Zverev has had a below average year by his recent standards, and a considerable amount of off-court issues and concerns. It remains to be seen how well he can handle these and going by his track record of late, it can get challenging to balance such matters.
Both Thiem and Tsitsipas,(and especially Thiem) will like to believe that they have a realistic chance at a strong hard court season. They are probably among the best contenders right behind the ‘Big Three’.
Thiem has had another phenomenal clay court season and managed his schedule better this year, taking the necessary time off and much needed rest and recovery times. If his quarter-final showing against Nadal last year at the US Open and winning the Indian Wells Masters trophy this year are any indication, he is definitely one with all that is needed to excel on the outdoor hard courts this August.
Tsitsipas has already played a lot of tennis this year and while he comes from a disappointing grass court season, he has exhibited strong form on both the hard courts and clay earlier this year. While it may still be a little early for him to be a contender to win a major, a few strong weeks on the hard courts will definitely make him one to avoid in the draw in New York.
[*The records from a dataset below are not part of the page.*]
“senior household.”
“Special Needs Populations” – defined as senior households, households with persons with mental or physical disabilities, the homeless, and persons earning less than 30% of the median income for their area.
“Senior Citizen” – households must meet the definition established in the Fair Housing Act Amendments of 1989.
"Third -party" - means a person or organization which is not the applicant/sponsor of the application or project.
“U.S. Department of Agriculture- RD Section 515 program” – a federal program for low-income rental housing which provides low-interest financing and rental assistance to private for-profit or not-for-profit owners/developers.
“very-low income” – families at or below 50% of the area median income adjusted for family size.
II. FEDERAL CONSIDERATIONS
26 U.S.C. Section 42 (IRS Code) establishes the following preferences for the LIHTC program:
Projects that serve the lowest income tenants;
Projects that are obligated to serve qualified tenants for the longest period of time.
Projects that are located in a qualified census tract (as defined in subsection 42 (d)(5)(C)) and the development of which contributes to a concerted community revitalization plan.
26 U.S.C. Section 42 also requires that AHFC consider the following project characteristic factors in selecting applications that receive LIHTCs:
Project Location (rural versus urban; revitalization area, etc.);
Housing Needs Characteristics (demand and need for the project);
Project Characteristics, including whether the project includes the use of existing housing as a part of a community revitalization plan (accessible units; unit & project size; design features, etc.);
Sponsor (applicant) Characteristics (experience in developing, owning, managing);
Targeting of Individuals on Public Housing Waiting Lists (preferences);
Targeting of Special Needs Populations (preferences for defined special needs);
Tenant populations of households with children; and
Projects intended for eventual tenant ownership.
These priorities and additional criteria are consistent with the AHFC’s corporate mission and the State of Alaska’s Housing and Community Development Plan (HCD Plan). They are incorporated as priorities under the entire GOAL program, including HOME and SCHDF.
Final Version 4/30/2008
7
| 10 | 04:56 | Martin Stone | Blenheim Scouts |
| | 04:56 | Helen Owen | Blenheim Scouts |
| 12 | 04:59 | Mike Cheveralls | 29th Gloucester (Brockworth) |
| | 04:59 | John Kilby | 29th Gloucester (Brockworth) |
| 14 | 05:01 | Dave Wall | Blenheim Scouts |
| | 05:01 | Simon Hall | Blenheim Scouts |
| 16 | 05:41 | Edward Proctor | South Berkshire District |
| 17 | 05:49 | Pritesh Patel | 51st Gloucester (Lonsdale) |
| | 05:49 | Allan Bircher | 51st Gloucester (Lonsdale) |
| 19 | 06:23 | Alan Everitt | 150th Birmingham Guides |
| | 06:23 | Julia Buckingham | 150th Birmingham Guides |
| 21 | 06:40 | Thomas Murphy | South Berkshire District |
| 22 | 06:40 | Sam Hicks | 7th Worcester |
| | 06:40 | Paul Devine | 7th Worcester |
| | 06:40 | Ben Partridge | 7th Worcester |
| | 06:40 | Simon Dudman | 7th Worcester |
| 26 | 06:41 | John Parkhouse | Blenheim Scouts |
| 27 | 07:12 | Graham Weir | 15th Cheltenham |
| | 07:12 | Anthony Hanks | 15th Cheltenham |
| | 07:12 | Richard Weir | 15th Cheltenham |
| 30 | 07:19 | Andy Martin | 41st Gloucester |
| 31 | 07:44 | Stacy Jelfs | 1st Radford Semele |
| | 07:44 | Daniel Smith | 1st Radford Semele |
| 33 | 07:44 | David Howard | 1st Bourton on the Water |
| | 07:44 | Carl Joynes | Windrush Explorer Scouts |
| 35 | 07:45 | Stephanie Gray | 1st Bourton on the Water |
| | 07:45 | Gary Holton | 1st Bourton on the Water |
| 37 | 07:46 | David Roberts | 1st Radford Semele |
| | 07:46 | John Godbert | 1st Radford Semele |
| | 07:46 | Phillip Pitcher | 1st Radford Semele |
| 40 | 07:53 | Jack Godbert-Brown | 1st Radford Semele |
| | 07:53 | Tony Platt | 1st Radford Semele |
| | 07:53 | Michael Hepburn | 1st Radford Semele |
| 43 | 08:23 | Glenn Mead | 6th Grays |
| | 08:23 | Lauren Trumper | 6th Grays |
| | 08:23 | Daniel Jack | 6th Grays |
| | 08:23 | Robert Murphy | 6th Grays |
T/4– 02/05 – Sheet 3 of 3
The rest of the ‘Next Gen’ has shown intermittent signs of promise but none too strong to be a real contender at Montreal, Cincinnati or New York. The likes of Frances Tiafoe and Denis Shapovalov, while impressive in bits, have not managed to live up to potential and are yet to show signs of maturity and consistency.
Karen Khachanov and Daniil Medvedev especially, along with Borna Coric and Felix Auger Aliassime have displayed the ability and intent to defeat the best in the game, but will need to step it up a notch if they really are to be a force to reckon with between now and the end of the year.
Juan Martin Del Potro, out with a fractured knee will be sorely missed as he is always a strong contender on the hard courts. He will always be remembered for his 2009 US Open win defeating Nadal in the semis and Federer in the final. The Argentine was also a finalist at last year’s US Open.
The US hard courts seem to bring out the best in the likes of the big servers John Isner, Kevin Anderson and Milos Raonic among others. This time around, most of them are recovering from injuries and are short on match practice.
In addition to Thiem and Tsitsipas probably being the ones to focus on over the next six weeks aside the ‘Big Three’, a definite dark horse will be Roberto Bautista Agut. The Spaniard who is most comfortable on the hard courts and generally keeps a low profile has had the best year of his career. He has been a consistent performer throughout the year, defeating Djokovic twice, winning the ATP 250 at Doha, being a Wimbledon semi-finalist, an Australian Open quarter finalist and more.
With a solid all court game, a good return and a gritty counter-punch, Agut is definitely one to watch out for on the outdoor American hard courts. He is high on confidence and endurance and in the best form of his career.
While it it hard to not feel that the next month and a half will be largely about the ‘Big Three’, there is some very good talent on the circuit and the more they deliver, the more confident they will be when it comes to the biggest stage against the likes of Federer, Nadal and Djokovic.